Egret
by Holly Varni
April 21, 2022

I passed an egret standing in the middle of a field the other day, looking properly out of place. It was quite a sight, considering there is no water source nearby. The little guy had to be lost or perhaps decided to take a detour and go exploring. Either way, every passerby couldn’t resist staring at the unique sighting. I’ve seen about as many egrets in my life as I’ve seen kangaroos, so it brought some excitement to the day.

The first time I saw the likeness of the bird was in a Mother Goose storybook when I was a small child. The image stayed with me because of the resemblance to Mr. Stork in the movie Dumbo. The tall, snowy-white, angular bird exudes such quiet elegance. It’s something that not only catches your eye but hypnotizes you for a moment. When you haven’t seen many in your life, it possesses a kind of unicorn quality.

I slowed my car and pulled off to the side of the road. I was worried about the little guy. I decided to designate it a male simply on the premise that he probably got into this predicament by not asking for directions. He stood as still as a statue appearing so serene, unbothered by the fact that he was alone and not in his natural environment.

I sat in my car and admired the strength of this creature with its ridiculously long legs, standing as sure-footed as an elephant. Contrasted against the scenery bursting with every shade within the color spectrum, the egret resembled a blot on the canvas that hadn’t yet been filled in. It made me smile as I watched it stare back unapologetically, taking everything in as if I were the show and not the spectator.

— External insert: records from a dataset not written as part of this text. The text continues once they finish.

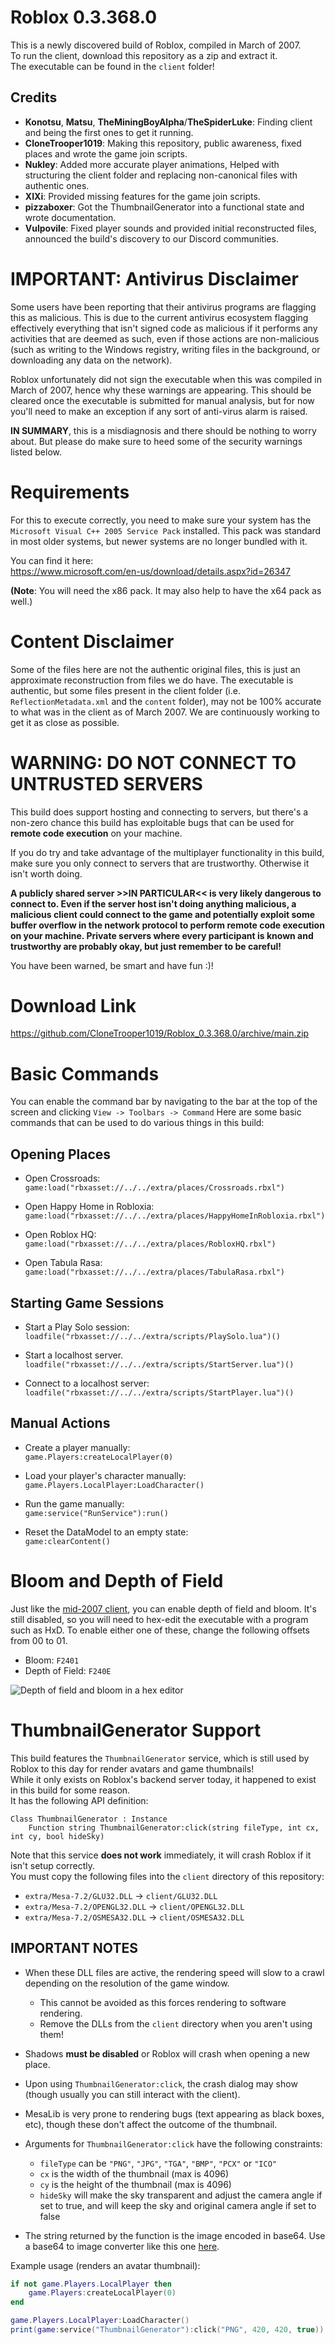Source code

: # Roblox 0.3.368.0

This is a newly discovered build of Roblox, compiled in March of 2007.<br/>
To run the client, download this repository as a zip and extract it.<br/>
The executable can be found in the `client` folder!

## Credits ##

* **Konotsu**, **Matsu**, **TheMiningBoyAlpha**/**TheSpiderLuke**: Finding client and being the first ones to get it running.
* **CloneTrooper1019**: Making this repository, public awareness, fixed places and wrote the game join scripts.
* **Nukley**: Added more accurate player animations, Helped with structuring the client folder and replacing non-canonical files with authentic ones.
* **XIXi**: Provided missing features for the game join scripts.
* **pizzaboxer**: Got the ThumbnailGenerator into a functional state and wrote documentation.
* **Vulpovile**: Fixed player sounds and provided initial reconstructed files, announced the build's discovery to our Discord communities.

# IMPORTANT: Antivirus Disclaimer #

Some users have been reporting that their antivirus programs are flagging this as malicious. This is due to the current antivirus ecosystem flagging effectively everything that isn't signed code as malicious if it performs any activities that are deemed as such, even if those actions are non-malicious (such as writing to the Windows registry, writing files in the background, or downloading any data on the network). 

Roblox unfortunately did not sign the executable when this was compiled in March of 2007, hence why these warnings are appearing.
This should be cleared once the executable is submitted for manual analysis, but for now you'll need to make an exception if any sort of anti-virus alarm is raised.

**IN SUMMARY**, this is a misdiagnosis and there should be nothing to worry about. But please do make sure to heed some of the security warnings listed below.

# Requirements #

For this to execute correctly, you need to make sure your system has the `Microsoft Visual C++ 2005 Service Pack` installed. This pack was standard in most older systems, but newer systems are no longer bundled with it.<br/>

You can find it here:<br/>
https://www.microsoft.com/en-us/download/details.aspx?id=26347

**(Note**: You will need the x86 pack. It may also help to have the x64 pack as well.)

# Content Disclaimer #

Some of the files here are not the authentic original files, this is just an approximate reconstruction from files we do have. The executable is authentic, but some files present in the client folder (i.e. `ReflectionMetadata.xml` and the `content` folder), may not be 100% accurate to what was in the client as of March 2007. We are continuously working to get it as close as possible.

# WARNING: DO NOT CONNECT TO UNTRUSTED SERVERS #

This build does support hosting and connecting to servers, but there's a non-zero chance this build has exploitable bugs that can be used for **remote code execution** on your machine.<br/>

If you do try and take advantage of the multiplayer functionality in this build, make sure you only connect to servers that are trustworthy. Otherwise it isn't worth doing.<br/>

**A publicly shared server >>IN PARTICULAR<< is very likely dangerous to connect to. Even if the server host isn't doing anything malicious, a malicious client could connect to the game and potentially exploit some buffer overflow in the network protocol to perform remote code execution on your machine. Private servers where every participant is known and trustworthy are probably okay, but just remember to be careful!<br/>**

You have been warned, be smart and have fun :)!

# Download Link #
https://github.com/CloneTrooper1019/Roblox_0.3.368.0/archive/main.zip

# Basic Commands #

You can enable the command bar by navigating to the bar at the top of the screen and clicking `View -> Toolbars -> Command`
Here are some basic commands that can be used to do various things in this build:

## Opening Places ##

* Open Crossroads:<br/>
`game:load("rbxasset://../../extra/places/Crossroads.rbxl")`

* Open Happy Home in Robloxia:<br/>
`game:load("rbxasset://../../extra/places/HappyHomeInRobloxia.rbxl")`

* Open Roblox HQ:<br/>
`game:load("rbxasset://../../extra/places/RobloxHQ.rbxl")`

* Open Tabula Rasa:<br/>
`game:load("rbxasset://../../extra/places/TabulaRasa.rbxl")`

## Starting Game Sessions ##

* Start a Play Solo session:<br/>
`loadfile("rbxasset://../../extra/scripts/PlaySolo.lua")()`

* Start a localhost server.<br/>
`loadfile("rbxasset://../../extra/scripts/StartServer.lua")()`

* Connect to a localhost server:<br/>
`loadfile("rbxasset://../../extra/scripts/StartPlayer.lua")()`

## Manual Actions ##

* Create a player manually:<br/>
`game.Players:createLocalPlayer(0)`

* Load your player's character manually:<br/>
`game.Players.LocalPlayer:LoadCharacter()`

* Run the game manually:<br/>
`game:service("RunService"):run()`

* Reset the DataModel to an empty state:<br/>
`game:clearContent()`

# Bloom and Depth of Field #
Just like the [mid-2007 client](https://github.com/CloneTrooper1019/Roblox-2007-Client#enabling-bloom-and-depth-of-field-effects), you can enable depth of field and bloom. It's still disabled, so you will need to hex-edit the executable with a program such as HxD. To enable either one of these, change the following offsets from 00 to 01.
- Bloom: `F2401`
- Depth of Field: `F240E`

![Depth of field and bloom in a hex editor](https://user-images.githubusercontent.com/62524115/111388579-8a0bdf80-867d-11eb-9bf0-f36fafc4ca1a.png)

# ThumbnailGenerator Support #

This build features the `ThumbnailGenerator` service, which is still used by Roblox to this day for render avatars and game thumbnails!<br/>
While it only exists on Roblox's backend server today, it happened to exist in this build for some reason.<br/>
It has the following API definition:

```
Class ThumbnailGenerator : Instance
    Function string ThumbnailGenerator:click(string fileType, int cx, int cy, bool hideSky)
```

Note that this service **does not work** immediately, it will crash Roblox if it isn't setup correctly.<br/>
You must copy the following files into the `client` directory of this repository:

- `extra/Mesa-7.2/GLU32.DLL` -> `client/GLU32.DLL`
- `extra/Mesa-7.2/OPENGL32.DLL` -> `client/OPENGL32.DLL`
- `extra/Mesa-7.2/OSMESA32.DLL` -> `client/OSMESA32.DLL`

## IMPORTANT NOTES ##

- When these DLL files are active, the rendering speed will slow to a crawl depending on the resolution of the game window.
	- This cannot be avoided as this forces rendering to software rendering.
	- Remove the DLLs from the `client` directory when you aren't using them!
- Shadows **must be disabled** or Roblox will crash when opening a new place.
- Upon using `ThumbnailGenerator:click`, the crash dialog may show (though usually you can still interact with the client).
- MesaLib is very prone to rendering bugs (text appearing as black boxes, etc), though these don't affect the outcome of the thumbnail.

- Arguments for `ThumbnailGenerator:click` have the following constraints:
  - `fileType` can be `"PNG"`, `"JPG"`, `"TGA"`, `"BMP"`, `"PCX"` or `"ICO"` 
  - `cx` is the width of the thumbnail (max is 4096)
  - `cy` is the height of the thumbnail (max is 4096)
  - `hideSky` will make the sky transparent and adjust the camera angle if set to true, and will keep the sky and original camera angle if set to false
 - The string returned by the function is the image encoded in base64. Use a base64 to image converter like this one [here](https://codebeautify.org/base64-to-image-converter).

Example usage (renders an avatar thumbnail):

```lua
if not game.Players.LocalPlayer then
	game.Players:createLocalPlayer(0)
end

game.Players.LocalPlayer:LoadCharacter()
print(game:service("ThumbnailGenerator"):click("PNG", 420, 420, true))
```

And it got me thinking . . . I’ve been in similar circumstances where I was the egret in the room. The latest occasion was when I sat among my grandchildren, listening as they discussed their video games and cyber worlds, which I know nothing about. In a room overflowing with youth and energy, I was the pale thing, not adding color but sitting silently and observing. It didn’t bother me that I didn’t have anything to contribute to the conversation; I enjoyed absorbing the commotion around me. I felt included simply on the premise of being a witness to it all. But that hasn’t always been the case.

How many times have we all found ourselves in situations where we felt alone and could not do anything but stand there, trying not to show our awkwardness? In those moments of stepping outside our comfort zone, by choice or chance, and the occasions when we were brave and walked purposefully into the unknown, a shift happened within us. The shift may have been so subtle that at the time we hadn’t noticed, but the outcome of every exploration is always growth. Finding our place in the world is not easy, and adventure is a requirement. Going down a new path or simply taking a sharp turn in your life direction can lead to feelings of standing alone in the middle of a field with onlookers ogling at you. But as the egret teaches me, I must stand as sure-footed as an elephant no matter how my knees wobble, because I belong wherever I go.

It doesn’t matter that I have no idea what the grandkids are talking about. I take enjoyment from observing their animated faces. It doesn’t matter that going to a party, a church, or joining a new group where I don’t know anyone fills me with dread. I will do it anyway and try not to pay attention to the initial stares.   

Wherever I find myself, that is my place because I belong and bring beauty to this canvas of life.